Kepala Bagian Sumber Daya Alam (SDA) Setda Flotim, Tarsisius Kopong Pira mengatakan, walaupun sudah masuk dalam program kerja pemerintah pusat, namun pelaksana proyek pembangunan PLTAL Selat Gonsalu belum diketahui secara pasti.
Salah satu alasannya adalah belum adanya kesepakatan jual beli energi listrik antara PT Tidal Bridge dengan PLN.
“Energi arus laut itu sudah masuk program kerja lima tahun pak Prabowo punya. Hanya, tahun pelaksanaan pembangunannya masih menunggu eksekusi kesepakatan dari pihak investor. Pihak, PT Tidal Bridge itu sudah siap. Sekarang tergantung PLN. Tinggal PLN ini yang belum. Menunggu kesepakatan harga jual beli energi listrik itu,” kata Tarsisius kepada Ekora NTT, pada Senin, 5 Januari 2026.
Ia menambahkan, proses perizinan pembangunan PLTAL mesti dilakukan kembali dari awal karena seluruh dokumen perizinan hingga analisis masalah dampak lingkungan (Amdal) telah kadaluwarsa.
“Jadi selain kesepakatan harga jual beli energi listrik, seluruh dokumen perizinan hingga amdal semua sudah pada kadaluwarsa, jadi mesti urus dari awal lagi,” jelas Tarsisius.
Di sisi lain, pihak PLN lebih cenderung tertarik pada pembangkit listrik tenaga panas bumi atau geotermal karena biaya operasional pemeliharaannya lebih terjangkau ketimbang PLTAL, klaim Tarsisius.
“Dari pembicaraan mereka yang saya tangkap itu mereka lebih cenderung ke geotermal karena biaya operasionalnya lebih kecil. Dibandingkan dengan energi arus laut.
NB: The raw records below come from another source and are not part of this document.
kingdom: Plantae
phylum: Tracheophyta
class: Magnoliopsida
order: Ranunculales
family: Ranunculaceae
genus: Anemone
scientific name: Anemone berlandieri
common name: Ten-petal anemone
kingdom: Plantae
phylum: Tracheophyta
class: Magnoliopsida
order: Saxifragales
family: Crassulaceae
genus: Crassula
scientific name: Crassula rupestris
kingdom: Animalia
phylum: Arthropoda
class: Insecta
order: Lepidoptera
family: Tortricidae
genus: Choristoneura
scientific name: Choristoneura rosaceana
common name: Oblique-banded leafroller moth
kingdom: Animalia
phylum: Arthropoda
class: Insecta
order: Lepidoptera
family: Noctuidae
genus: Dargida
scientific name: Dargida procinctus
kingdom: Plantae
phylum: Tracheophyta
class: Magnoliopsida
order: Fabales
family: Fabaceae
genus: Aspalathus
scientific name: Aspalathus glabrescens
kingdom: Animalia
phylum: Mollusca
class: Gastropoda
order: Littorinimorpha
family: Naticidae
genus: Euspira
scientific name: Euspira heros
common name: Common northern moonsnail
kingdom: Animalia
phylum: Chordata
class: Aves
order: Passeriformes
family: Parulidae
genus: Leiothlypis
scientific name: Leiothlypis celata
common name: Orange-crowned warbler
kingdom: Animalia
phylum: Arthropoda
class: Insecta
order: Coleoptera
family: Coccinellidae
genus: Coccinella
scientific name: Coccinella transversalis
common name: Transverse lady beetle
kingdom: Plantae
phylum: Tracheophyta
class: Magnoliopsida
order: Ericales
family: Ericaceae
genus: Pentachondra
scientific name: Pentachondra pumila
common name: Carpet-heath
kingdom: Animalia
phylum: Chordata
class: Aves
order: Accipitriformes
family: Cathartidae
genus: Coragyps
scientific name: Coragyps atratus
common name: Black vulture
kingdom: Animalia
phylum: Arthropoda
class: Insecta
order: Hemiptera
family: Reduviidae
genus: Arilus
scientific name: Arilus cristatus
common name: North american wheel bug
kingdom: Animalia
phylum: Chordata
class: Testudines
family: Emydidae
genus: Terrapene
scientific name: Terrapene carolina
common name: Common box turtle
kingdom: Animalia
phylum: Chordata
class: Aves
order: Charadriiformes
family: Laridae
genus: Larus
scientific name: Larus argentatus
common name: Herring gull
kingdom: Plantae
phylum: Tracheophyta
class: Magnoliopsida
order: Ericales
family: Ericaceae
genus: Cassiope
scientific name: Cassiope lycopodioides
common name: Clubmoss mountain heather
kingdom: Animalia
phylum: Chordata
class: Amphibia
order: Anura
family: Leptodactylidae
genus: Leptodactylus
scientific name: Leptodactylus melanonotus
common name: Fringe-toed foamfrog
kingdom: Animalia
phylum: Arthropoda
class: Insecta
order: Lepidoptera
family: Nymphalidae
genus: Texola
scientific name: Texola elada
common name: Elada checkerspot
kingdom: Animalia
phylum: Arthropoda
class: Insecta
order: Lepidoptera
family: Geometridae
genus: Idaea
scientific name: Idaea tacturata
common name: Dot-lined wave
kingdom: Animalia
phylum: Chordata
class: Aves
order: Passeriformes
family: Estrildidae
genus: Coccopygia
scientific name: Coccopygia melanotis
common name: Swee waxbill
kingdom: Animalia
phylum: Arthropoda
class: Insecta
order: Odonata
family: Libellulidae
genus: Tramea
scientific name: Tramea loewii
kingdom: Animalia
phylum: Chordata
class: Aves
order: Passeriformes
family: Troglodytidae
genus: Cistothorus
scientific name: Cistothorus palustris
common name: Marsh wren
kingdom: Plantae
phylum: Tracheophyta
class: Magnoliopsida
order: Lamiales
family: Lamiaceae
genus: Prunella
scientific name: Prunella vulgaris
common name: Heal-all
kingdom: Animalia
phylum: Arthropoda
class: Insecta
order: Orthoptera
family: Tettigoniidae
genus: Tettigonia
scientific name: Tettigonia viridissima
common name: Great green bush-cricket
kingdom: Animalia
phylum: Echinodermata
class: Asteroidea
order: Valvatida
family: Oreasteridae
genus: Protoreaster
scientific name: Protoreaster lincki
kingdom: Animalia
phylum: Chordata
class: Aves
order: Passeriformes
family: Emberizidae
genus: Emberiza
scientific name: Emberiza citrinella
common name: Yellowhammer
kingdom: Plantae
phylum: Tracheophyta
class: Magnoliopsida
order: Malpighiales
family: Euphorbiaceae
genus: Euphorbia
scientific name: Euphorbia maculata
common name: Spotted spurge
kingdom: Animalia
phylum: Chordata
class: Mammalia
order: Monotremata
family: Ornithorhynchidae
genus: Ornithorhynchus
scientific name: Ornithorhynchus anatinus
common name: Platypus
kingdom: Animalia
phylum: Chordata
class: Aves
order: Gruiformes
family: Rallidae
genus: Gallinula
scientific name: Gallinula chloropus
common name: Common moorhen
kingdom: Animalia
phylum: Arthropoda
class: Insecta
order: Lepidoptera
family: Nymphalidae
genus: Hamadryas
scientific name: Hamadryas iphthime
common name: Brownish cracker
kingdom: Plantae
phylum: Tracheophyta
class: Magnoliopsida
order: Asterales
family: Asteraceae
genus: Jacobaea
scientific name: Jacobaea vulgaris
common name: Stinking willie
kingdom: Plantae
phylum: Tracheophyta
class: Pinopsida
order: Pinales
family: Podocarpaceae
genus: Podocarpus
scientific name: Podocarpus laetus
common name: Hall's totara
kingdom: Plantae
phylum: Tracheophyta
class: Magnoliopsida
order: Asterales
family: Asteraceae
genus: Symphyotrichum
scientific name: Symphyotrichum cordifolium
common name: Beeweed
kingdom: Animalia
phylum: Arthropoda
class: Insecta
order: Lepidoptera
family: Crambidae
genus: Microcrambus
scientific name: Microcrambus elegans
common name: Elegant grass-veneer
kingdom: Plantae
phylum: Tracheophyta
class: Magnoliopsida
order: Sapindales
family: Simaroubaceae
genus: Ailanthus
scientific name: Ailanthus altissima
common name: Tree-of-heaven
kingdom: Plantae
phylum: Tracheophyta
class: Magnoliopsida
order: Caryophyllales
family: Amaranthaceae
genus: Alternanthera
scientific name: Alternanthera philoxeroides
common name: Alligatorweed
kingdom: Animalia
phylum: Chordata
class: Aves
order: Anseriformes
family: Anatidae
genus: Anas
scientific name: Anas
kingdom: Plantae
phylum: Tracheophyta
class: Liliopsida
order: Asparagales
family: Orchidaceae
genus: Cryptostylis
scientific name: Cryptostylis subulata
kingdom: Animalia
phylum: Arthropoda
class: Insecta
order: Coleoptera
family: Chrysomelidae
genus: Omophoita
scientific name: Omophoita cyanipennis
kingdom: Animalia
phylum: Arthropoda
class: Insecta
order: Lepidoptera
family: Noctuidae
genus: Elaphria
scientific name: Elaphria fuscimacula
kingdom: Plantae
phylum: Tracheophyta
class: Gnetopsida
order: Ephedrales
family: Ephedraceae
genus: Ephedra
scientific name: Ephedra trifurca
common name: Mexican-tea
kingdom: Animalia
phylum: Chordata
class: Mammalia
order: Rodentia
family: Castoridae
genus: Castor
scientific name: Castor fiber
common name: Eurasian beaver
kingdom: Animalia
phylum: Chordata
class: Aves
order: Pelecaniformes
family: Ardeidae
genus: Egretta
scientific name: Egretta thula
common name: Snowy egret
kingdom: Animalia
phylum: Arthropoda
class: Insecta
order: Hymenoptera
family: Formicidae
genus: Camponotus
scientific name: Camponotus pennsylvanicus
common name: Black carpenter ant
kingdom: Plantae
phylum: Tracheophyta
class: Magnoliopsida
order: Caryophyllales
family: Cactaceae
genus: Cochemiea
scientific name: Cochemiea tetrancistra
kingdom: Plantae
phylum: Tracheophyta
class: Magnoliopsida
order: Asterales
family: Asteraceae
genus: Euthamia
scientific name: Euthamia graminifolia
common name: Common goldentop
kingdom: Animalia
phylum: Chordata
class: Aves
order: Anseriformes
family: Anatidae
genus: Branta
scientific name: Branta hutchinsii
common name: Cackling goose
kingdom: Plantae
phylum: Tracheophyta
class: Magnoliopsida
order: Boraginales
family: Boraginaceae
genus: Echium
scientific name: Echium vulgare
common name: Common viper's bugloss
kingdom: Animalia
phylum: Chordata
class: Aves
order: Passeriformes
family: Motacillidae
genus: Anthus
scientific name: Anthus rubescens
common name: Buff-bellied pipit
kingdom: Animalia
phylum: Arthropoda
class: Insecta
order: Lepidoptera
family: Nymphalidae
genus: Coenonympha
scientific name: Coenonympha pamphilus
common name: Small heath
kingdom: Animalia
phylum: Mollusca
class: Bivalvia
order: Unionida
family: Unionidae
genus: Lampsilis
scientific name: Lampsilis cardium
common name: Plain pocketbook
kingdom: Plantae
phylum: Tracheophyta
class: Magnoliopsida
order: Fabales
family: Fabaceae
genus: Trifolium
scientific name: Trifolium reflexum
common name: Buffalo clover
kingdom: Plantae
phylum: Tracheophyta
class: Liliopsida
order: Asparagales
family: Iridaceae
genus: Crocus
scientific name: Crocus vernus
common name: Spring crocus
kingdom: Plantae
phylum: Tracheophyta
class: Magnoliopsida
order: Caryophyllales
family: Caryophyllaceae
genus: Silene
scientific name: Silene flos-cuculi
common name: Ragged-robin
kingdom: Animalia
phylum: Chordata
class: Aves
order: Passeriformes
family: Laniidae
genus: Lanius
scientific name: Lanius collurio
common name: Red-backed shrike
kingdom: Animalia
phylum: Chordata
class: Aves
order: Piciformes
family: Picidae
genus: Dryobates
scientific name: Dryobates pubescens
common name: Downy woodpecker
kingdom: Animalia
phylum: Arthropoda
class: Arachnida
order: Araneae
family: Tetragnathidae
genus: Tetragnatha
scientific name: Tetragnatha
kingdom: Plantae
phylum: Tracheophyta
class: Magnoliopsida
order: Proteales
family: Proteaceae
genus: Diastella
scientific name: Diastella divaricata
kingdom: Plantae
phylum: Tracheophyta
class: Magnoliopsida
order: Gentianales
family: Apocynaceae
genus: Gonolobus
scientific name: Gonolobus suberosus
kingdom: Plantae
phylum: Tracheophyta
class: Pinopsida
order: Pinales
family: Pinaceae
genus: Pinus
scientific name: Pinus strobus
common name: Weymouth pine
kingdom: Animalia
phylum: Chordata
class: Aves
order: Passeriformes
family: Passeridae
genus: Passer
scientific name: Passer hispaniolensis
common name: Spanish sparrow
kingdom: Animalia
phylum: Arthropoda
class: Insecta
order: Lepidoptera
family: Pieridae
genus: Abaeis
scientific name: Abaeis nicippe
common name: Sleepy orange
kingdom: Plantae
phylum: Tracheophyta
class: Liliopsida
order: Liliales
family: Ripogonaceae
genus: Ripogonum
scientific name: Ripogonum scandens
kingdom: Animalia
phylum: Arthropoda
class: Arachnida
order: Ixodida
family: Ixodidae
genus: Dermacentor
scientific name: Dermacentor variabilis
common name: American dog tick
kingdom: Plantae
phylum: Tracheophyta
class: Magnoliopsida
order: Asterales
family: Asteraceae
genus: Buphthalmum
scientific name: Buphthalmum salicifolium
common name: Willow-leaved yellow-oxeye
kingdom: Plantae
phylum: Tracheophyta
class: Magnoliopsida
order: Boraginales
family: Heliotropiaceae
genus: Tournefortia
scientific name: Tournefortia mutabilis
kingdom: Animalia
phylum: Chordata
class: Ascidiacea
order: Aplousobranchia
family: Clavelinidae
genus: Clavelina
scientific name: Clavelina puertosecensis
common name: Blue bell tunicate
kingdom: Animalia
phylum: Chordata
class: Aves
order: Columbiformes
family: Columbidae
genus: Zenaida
Katanya, biaya pemeliharaannya itu lebih mahal,” kata Tarsisius.
Tarsisius menjelaskan PLTAL Selat Gonsalu murni Penanaman Modal Asing (PMA). Pihak PT Tidal Bridge masih berkoordinasi lintas kementerian baik di Kementerian Energi dan Sumber Daya Mineral, Kementerian Lingkungan Hidup, Danantara, dan lembaga terkait lainnya.
“Pimpinan dari PT Tidal Bridge waktu itu pada tahun sekitar tahun 2023 akhir, datang dan melakukan pertemuan di ruangan penjabat bupati dengan Ibu Sulastri. Mereka masih koordinasi di tingkat pusat. Mudah-mudahan bisa secepatnya kita dapat mengetahui waktu eksekusi pelaksanaan pembangunannya,” ujar Tarsisius.
Kepala Dinas Pekerjaan Umum dan Penataan Ruang (PUPR) Flotim, Saul Hekin mengatakan, wacana pembangunan PLTAL Gonsalu itu hanya jadi isu lima tahunan.
“Ini hanya jadi isu lima tahunan. Setiap kali perhelatan Pilkada pasti isu ini muncul. Hilang lalu muncul lagi,” kata Saul di Larantuka, 15 Desember 2025 lalu.
Saul mengatakan dirinya tidak mengetahui secara persis proses perencanaan hingga teknis pembangunan PLTAL Gonsalu.
“Kita tidak pernah tahu. Soal perencanaan, sosialisasi hingga teknis pembangunan energi arus laut tersebut. Lebih tepatnya, ini tanya ke Dinas PUPR NTT karena ini gawean PUPR provinsi,” tandas Saul.